Escapade en escarpins ...
Petite fabulette au pied levé

Le preux chevalier avec une chaussure noire.
Il a fallu qu'un « torche-c.. » publie des clichés pour que la médiasphère s'emballe une fois encore avec une histoire que chacun reprend au pied levé. Le débat du moment était déjà à hauteur de caniveau, pourquoi ne pas pousser jusqu'aux latrines ? Nous pourrions prendre au pied de la lettre les miasmes de notre époque résolument moderne mais cela ne serait pas digne. Préférons la fable pour aborder cette jolie farce.
Un preux chevalier qui exerçait le pouvoir suprême donc, fort mécontent de partager son vaste château avec une commère acariâtre et rejetée par ses gentils sujets, se prit d'envie d'aller chercher l'amour sous d'autres cieux. Que ceux qui n'ont jamais fauté évitent de lui jeter la pierre ! Nul ne peut prétendre détenir la vérité en cet étrange domaine des sentiments …
Notre homme, normal malgré ses titres et les obligations dues à sa charge, avait le désir de rejoindre discrètement la nouvelle élue de son cœur. Mais comment échapper à la surveillance permanente des chasseurs d'immondices ? L'affaire n'était pas simple et il lui fallait faire preuve, pour une fois, d'un peu d'imagination.
Le chevalier à la gentille mine décida d'enfourcher un fier destrier afin de sortir aux premières heures de la nuit. En ce bel équipage, il devait surtout se soucier de n'être point vu ou tout au moins de n'être point reconnu. Il s'équipa d'un heaume qui ne laissa rien voir de son visage et revêtit une tenue ordinaire, sombre et discrète. Il se pensait ainsi à l'abri des voyeurs.
Hélas, il est bien illusoire d'espérer un peu de tranquillité quand on est si noble chevalier ! Il était accompagné d'un page, détail troublant pour ceux qui sont toujours à la recherche de la petite bête. Pire encore, il avait gardé ses escarpins princiers ; ce détail d'importance trahit justement celui qui était en quête de chaussure à son pied ! La sagacité des méchants est redoutable, l'homme qui s'imaginait avoir des ailes à ses souliers, traînait en réalité des chaînes et un boulet !
Ainsi, dès le lendemain, les manants furent-ils avertis de l'escapade de leur seigneur. Si beaucoup trouvèrent l'information parfaitement déplacée, plus nombreux hélas, furent ceux qui se précipitèrent sur la gazette maudite. On ne peut échapper à la règle qui prétend que le tas de fumier attire tous les charognards du secteur. O prince infortuné qui voyait son trône vaciller alors qu'il était déjà fort bancal !

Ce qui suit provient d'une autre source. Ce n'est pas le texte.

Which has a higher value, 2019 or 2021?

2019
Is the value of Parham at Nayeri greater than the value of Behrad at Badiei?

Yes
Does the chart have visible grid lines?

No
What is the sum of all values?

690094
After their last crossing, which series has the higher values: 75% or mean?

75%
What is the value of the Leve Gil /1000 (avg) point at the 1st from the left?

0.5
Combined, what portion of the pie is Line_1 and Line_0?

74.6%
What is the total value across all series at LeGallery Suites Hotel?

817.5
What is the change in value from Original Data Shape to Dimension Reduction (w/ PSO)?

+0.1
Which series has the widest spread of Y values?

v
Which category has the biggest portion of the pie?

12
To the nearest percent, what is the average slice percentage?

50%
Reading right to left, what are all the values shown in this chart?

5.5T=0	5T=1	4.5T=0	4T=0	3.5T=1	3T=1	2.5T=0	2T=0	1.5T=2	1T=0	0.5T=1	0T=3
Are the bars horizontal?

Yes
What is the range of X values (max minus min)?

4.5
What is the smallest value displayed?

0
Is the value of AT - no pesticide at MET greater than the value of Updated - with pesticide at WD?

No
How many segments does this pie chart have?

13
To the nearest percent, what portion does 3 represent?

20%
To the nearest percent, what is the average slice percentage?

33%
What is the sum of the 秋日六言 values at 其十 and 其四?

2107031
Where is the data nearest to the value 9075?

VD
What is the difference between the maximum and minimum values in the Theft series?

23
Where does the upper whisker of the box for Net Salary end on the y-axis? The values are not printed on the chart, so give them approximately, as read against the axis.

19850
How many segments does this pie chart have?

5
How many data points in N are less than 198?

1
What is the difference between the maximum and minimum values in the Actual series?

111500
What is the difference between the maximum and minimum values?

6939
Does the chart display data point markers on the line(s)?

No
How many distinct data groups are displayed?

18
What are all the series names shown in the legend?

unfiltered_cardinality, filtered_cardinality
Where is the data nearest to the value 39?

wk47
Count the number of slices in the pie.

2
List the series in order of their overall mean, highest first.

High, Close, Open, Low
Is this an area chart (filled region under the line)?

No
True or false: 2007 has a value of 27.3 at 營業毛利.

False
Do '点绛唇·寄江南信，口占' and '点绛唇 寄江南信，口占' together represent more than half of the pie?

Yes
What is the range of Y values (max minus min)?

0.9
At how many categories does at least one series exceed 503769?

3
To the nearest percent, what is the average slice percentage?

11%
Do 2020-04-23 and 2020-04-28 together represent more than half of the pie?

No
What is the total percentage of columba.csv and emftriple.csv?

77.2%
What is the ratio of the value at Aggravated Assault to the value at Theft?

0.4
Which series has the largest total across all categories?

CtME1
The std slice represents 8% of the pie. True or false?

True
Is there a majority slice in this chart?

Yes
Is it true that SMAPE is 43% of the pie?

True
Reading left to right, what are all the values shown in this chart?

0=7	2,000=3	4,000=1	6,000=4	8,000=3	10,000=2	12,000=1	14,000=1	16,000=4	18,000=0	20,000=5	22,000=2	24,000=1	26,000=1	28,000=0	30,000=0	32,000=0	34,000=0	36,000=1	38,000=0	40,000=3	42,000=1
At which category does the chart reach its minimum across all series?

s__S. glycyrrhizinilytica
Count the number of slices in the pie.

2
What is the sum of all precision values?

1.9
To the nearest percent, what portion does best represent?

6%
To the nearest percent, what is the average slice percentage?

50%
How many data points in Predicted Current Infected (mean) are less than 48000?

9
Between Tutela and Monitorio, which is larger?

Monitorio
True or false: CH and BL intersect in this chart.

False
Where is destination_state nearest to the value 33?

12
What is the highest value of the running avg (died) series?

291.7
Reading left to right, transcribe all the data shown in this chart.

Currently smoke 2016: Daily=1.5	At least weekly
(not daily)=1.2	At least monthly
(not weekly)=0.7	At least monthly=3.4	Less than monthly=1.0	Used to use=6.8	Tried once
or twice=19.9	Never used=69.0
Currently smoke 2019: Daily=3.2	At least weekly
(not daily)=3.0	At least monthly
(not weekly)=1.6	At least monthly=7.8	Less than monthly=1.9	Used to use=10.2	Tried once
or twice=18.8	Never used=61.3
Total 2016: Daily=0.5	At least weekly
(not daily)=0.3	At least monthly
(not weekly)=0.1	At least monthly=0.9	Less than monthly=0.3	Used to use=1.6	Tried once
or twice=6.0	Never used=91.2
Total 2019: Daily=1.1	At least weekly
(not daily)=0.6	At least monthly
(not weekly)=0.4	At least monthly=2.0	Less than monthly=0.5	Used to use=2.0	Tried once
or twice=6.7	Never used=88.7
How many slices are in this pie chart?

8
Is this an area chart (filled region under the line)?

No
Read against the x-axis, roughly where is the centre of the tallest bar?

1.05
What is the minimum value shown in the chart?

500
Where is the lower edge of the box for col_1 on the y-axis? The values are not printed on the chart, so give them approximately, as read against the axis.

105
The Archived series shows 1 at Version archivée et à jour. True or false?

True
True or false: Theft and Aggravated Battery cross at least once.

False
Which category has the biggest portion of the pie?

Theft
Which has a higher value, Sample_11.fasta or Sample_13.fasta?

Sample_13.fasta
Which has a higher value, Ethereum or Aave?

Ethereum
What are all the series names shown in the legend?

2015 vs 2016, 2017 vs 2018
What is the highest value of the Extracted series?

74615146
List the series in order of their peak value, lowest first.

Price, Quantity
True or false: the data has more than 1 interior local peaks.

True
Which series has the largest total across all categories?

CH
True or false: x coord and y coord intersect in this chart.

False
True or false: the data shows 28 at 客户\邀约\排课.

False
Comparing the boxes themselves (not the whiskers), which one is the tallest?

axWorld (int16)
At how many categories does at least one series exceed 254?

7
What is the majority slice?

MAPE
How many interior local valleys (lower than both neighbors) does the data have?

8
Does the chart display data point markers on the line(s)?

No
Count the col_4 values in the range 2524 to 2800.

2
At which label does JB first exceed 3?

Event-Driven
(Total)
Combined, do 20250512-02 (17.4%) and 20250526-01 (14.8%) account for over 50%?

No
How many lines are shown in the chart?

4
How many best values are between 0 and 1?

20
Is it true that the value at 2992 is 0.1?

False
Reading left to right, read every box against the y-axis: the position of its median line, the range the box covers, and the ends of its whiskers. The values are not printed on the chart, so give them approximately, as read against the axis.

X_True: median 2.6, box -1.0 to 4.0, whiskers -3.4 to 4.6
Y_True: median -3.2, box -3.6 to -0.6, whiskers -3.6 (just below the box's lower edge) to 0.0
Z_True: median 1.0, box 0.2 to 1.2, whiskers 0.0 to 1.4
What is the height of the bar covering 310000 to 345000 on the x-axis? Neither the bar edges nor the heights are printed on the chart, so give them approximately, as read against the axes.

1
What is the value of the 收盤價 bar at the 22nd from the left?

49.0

Pire encore, il se trouva d'autres châtelains fort peu patelins pour dénoncer l'outrage, tirer à boulets rouges sur celui qui aurait dû faire don de son corps uniquement à son royaume. Jolis hypocrites qui profitent de la moindre miette pour dénigrer et salir alors qu'ils sont sans doute eux-même si peu exempts de reproches.
Oublions bien vite cette histoire ; elle ne mérite pas de faire couler autant de salive substance qui, par sa fréquentation, devient trop souvent infâme bave de crapauds. Il faut laisser une place à la vie privée tout en admettant qu'à vouloir faire du pouvoir républicain, une représentation de la monarchie d'antan, les Princes et les Barons se font prendre à leur propre jeu.
Quant à notre preux chevalier, qu'il garde à l'esprit les déboires de son ami Dumas, grand chausseur du royaume et prosateur émérite. J'ose espérer que les bijoux sont restés cette fois au cou de la reine et que la belle courtisane n'a point reçu de cadeaux princiers pour le fruit de ses faveurs. Mais ce serait alors une autre histoire …
La seule morale qu'il faille retenir de cette fable qui en manque quelque peu, est que lorsqu'on se trouve sous les feux des médias, il serait prudent désormais de disposer de chaussures réservées aux usages intimes. Si les tapis rouges supposent des escarpins de qualité, taillés sur mesure, à l'élégance raffinée, la cavalcade nocturne, en revanche, impose des brodequins anonymes, de simples et bons gros godillots qui ne peuvent trahir les origines princières.